Broken Links from Open Site Explorer
-
I am trying to find broken internal links within my site. I found a page that was non-existent but had a bunch of internal links pointing to that page, so I ran an Open Site Explorer report for that URL, but it's limited to 25 URLs.
Is there a way to get a report of all of my internal pages that link to this invalid URL? I tried using the link: search modifier in Google, but that shows no responses.
-
Whew! Big thread.
Sometimes, when you can't find all the broken links to a page, it's easier simply to 301 redirect the page to a destination of your choice. This helps preserve link equity, even for those broken links you can't find on large sites. (and external links, as well)

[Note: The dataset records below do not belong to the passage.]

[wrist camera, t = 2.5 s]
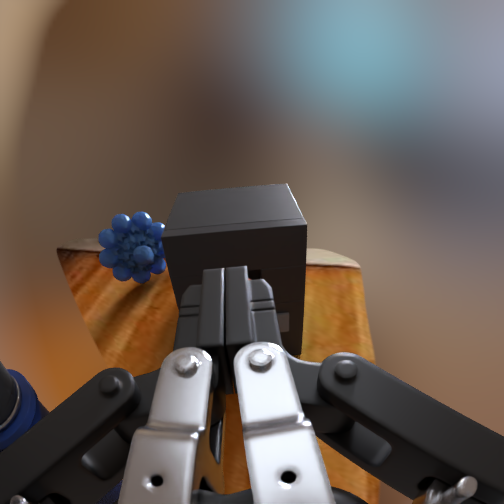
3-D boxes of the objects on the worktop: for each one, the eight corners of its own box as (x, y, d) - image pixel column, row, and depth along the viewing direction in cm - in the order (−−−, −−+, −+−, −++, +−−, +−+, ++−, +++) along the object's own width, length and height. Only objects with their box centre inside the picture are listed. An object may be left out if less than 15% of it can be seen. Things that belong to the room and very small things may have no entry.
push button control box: (193, 365, 33) (159, 239, 25) (199, 305, 42) (178, 193, 34) (301, 356, 34) (308, 226, 25) (287, 297, 43) (287, 183, 34)
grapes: (123, 311, 42) (96, 237, 35) (108, 290, 46) (84, 221, 40) (190, 277, 48) (176, 205, 42) (169, 260, 52) (155, 194, 46)
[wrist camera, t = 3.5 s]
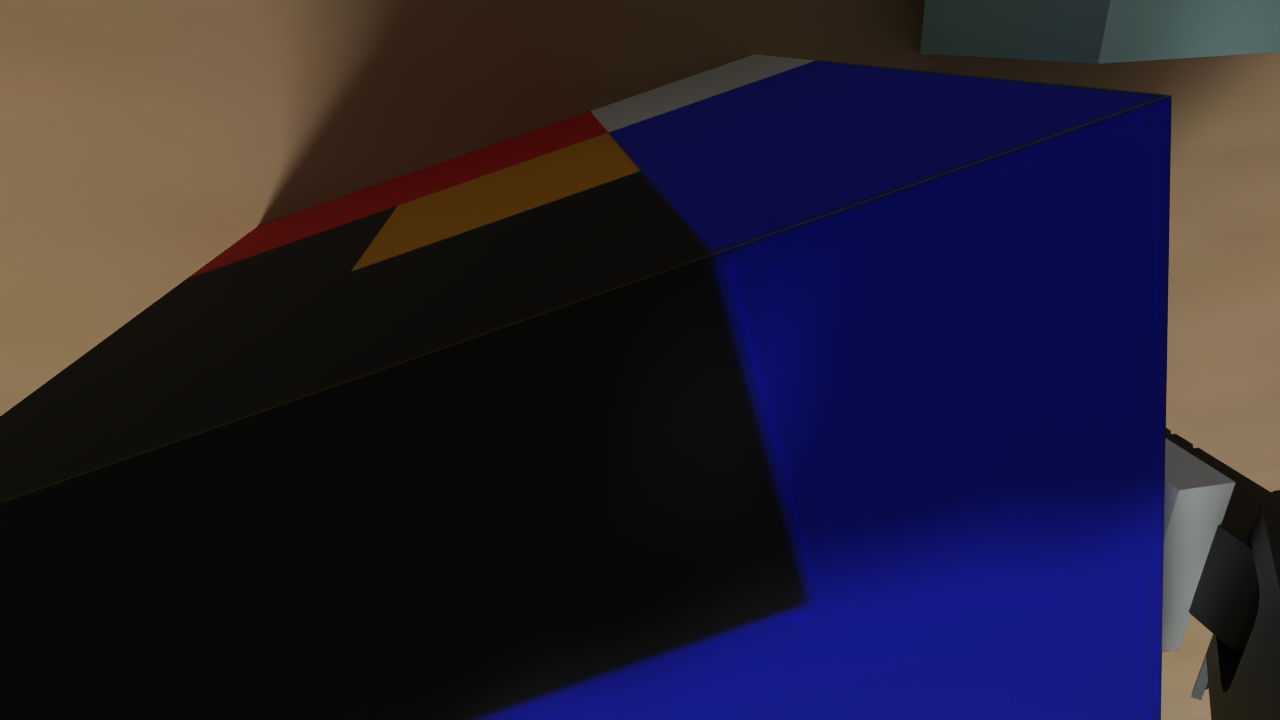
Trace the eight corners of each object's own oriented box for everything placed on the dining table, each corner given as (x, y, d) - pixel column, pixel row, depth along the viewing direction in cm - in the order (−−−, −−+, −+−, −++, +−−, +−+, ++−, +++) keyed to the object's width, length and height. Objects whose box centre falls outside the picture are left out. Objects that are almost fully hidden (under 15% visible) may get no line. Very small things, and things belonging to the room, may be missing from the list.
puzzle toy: (753, 53, 14) (1171, 95, 5) (844, 466, 18) (1157, 888, 9) (259, 225, 14) (-219, 580, 5) (467, 598, 18) (413, 1151, 9)
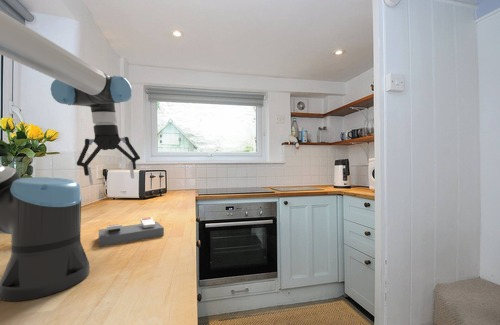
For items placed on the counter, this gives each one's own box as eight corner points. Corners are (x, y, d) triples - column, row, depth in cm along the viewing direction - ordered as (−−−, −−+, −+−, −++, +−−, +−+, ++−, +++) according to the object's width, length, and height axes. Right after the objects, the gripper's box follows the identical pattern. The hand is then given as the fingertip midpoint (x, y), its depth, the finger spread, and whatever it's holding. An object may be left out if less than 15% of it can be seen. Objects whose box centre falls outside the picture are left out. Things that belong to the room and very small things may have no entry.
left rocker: (121, 227, 78) (121, 224, 78) (108, 229, 76) (108, 226, 76) (119, 227, 84) (119, 223, 84) (107, 228, 82) (107, 225, 82)
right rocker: (155, 226, 85) (155, 223, 84) (143, 228, 82) (143, 225, 82) (151, 219, 90) (151, 216, 90) (140, 220, 88) (140, 218, 88)
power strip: (163, 235, 84) (163, 225, 84) (99, 247, 73) (99, 235, 73) (156, 228, 93) (156, 219, 93) (98, 238, 82) (98, 227, 82)
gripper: (139, 124, 94) (145, 174, 97) (62, 125, 78) (71, 185, 81) (144, 123, 88) (150, 176, 91) (61, 124, 73) (71, 188, 76)
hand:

Not sure if this would help in your situation, but I hope you're getting things sorted out!
-
Jesse,
That's where I started my search, but GWMT wasn't showing this link. I can only presume that because it isn't coming back a 404 (it is showing that "We're Sorry" message instead) that they're considering that message to be content.
Thanks!
-
Lynn, that was a BIG help. I had been running that report, but was restricted to 25 responses. When I saw your suggestion to filter for only internal links, I was able to see all 127.
Big props. Thanks!
-
One more thing to add - GWMT should report all 404 links and their location/referrer.
-
oops! i did not know this. Thanks Irving.
-
Use the word FREE with an asterisk because sreaming frog is now limiting the free version to 500 pages. Xenu is better, even brokenlinkcheck.com lets you spider 3000 pages.
500 pages makes the tool practically worthless for any site of decent size.
-
Indeed if it is not showing a 404, that makes things a bit difficult!
You could try another way, use OSE!
Use the exact page, filter for only internal links, boom 127 pages that link to it. There might be more, but this should get you going!
-
Jesse:
I appreciate your feedback, but am surprised that the ScreamingFrog report found no 404s. SEOmoz found 15 in Roger's last crawl, but those aren't the ones that I'm currently trying to solve.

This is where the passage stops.